Esas órdenes, contrario a lo que opina el Fondo de Atención en Salud PPL 2024, no implican trasladarle las obligaciones y responsabilidades de una EPS, tampoco afectan los recursos públicos que administra ni, mucho menos, desborda sus atribuciones. Y ello es así, por cuanto la Corte Constitucional ha precisado que, «el modelo de atención en salud para las personas privadas de la libertad requiere la intervención de diferentes entidades, las cuales deben propender por la efectividad de los principios de prevención, diagnóstico temprano y tratamiento adecuado, incorporados en el artículo 104 del Código Penitenciario y Carcelario, como materialización del derecho a la salud» - Cfr. C.C. Sentencia T-427/19-. 7.

La Corte insiste en que el Tribunal no les impuso a las accionadas la obligación de atender directa y materialmente las necesidades de atención en salud que requiere Trigos Bohórquez, pues la prestación está a cargo de la EPS a la que está afiliado en el régimen contributivo. El mandato del juez constitucional de primera instancia consistió en que, dentro de las atribuciones constitucionales, legales, reglamentarias y contractuales, las accionadas y, entre ellas, el Fondo de Atención en Salud PPL, contribuyan con sus esfuerzos y en el ámbito de sus competencias funcionales, para que los derechos a la vida y a la salud de Javier Trigos sean adecuadamente satisfechos.

Esto, a pesar de la restricción de la libertad que soporta, evitando en todo caso, la imposición de «barreras administrativas». Esto resulta perfectamente razonable, pues si bien el accionante cuenta con una afiliación activa al sistema general de seguridad social en salud, ello resulta inane, si no existe garantía de que pueda recibir con integralidad y oportunidad los servicios necesarios para atender el cúmulo de patologías que sus médicos tratantes le han diagnosticado. 8.

La Corte enfatiza que las autoridades penitenciarias que intervienen en el proceso administrativo para la realización de la atención médica requerida por el interno deben realizar de forma inmediata y oportuna –en el ámbito de sus competencias– todas las gestiones necesarias para que los exámenes médicos, las consultas y los procedimientos ordenados a Javier Trigos se materialicen.

Lo anterior, de acuerdo con los principios y parámetros establecidos en el artículo 104 del Código Penitenciario y Carcelario, modificado por el artículo 65 de la Ley 1709 de 2014, y la jurisprudencia constitucional, analizados en esta decisión. 9. Así las cosas, al no encontrar reparo en la sentencia adoptada por la Sala Penal del Tribunal Superior de Bucaramanga, la Corte la confirmará.

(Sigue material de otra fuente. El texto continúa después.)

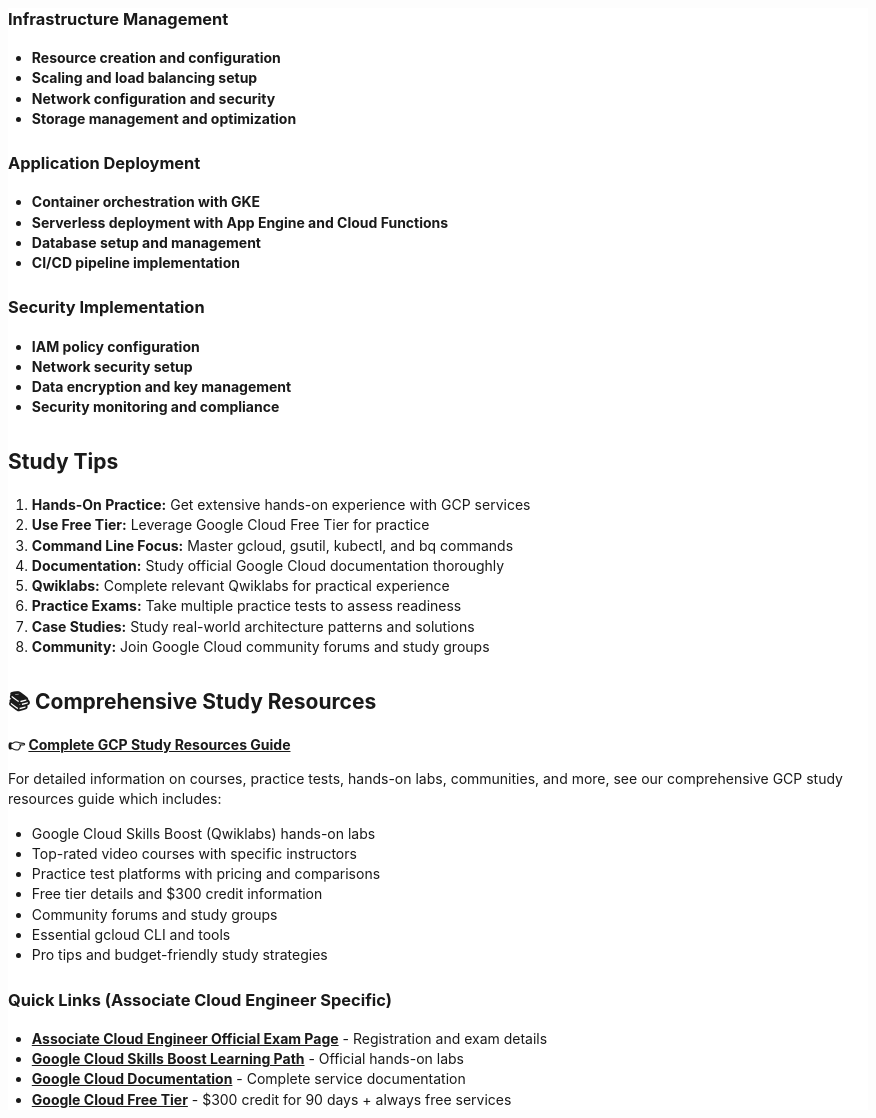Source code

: ### Infrastructure Management
- **Resource creation and configuration**
- **Scaling and load balancing setup**
- **Network configuration and security**
- **Storage management and optimization**

### Application Deployment
- **Container orchestration with GKE**
- **Serverless deployment with App Engine and Cloud Functions**
- **Database setup and management**
- **CI/CD pipeline implementation**

### Security Implementation
- **IAM policy configuration**
- **Network security setup**
- **Data encryption and key management**
- **Security monitoring and compliance**

## Study Tips

1. **Hands-On Practice:** Get extensive hands-on experience with GCP services
2. **Use Free Tier:** Leverage Google Cloud Free Tier for practice
3. **Command Line Focus:** Master gcloud, gsutil, kubectl, and bq commands
4. **Documentation:** Study official Google Cloud documentation thoroughly
5. **Qwiklabs:** Complete relevant Qwiklabs for practical experience
6. **Practice Exams:** Take multiple practice tests to assess readiness
7. **Case Studies:** Study real-world architecture patterns and solutions
8. **Community:** Join Google Cloud community forums and study groups

## 📚 Comprehensive Study Resources

**👉 [Complete GCP Study Resources Guide](../../../.templates/resources-gcp.md)**

For detailed information on courses, practice tests, hands-on labs, communities, and more, see our comprehensive GCP study resources guide which includes:
- Google Cloud Skills Boost (Qwiklabs) hands-on labs
- Top-rated video courses with specific instructors
- Practice test platforms with pricing and comparisons
- Free tier details and $300 credit information
- Community forums and study groups
- Essential gcloud CLI and tools
- Pro tips and budget-friendly study strategies

### Quick Links (Associate Cloud Engineer Specific)
- **[Associate Cloud Engineer Official Exam Page](https://cloud.google.com/certification/cloud-engineer)** - Registration and exam details
- **[Google Cloud Skills Boost Learning Path](https://www.cloudskillsboost.google/paths)** - Official hands-on labs
- **[Google Cloud Documentation](https://cloud.google.com/docs)** - Complete service documentation
- **[Google Cloud Free Tier](https://cloud.google.com/free)** - $300 credit for 90 days + always free services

IV.

DECISIÓN En mérito de lo expuesto, la Sala de Decisión de Tutelas N.º 2 de la Sala de Casación Penal de la Corte Suprema de Justicia, administrando justicia en nombre de la República y por autoridad de la Ley,

RESUELVE

Primero. Confirmar la sentencia de tutela del 9 de diciembre de 2024 proferida por la Sala Penal del Tribunal Superior de Bucaramanga que amparó los derechos fundamentales de Javier Trigos Bohórquez. Segundo. Notificar esta providencia de acuerdo con el artículo 30 del Decreto 2591 de 1991. Tercero. Contra esta decisión no proceden recursos.

Cuarto. Remitir el expediente a la Corte Constitucional para su eventual revisión.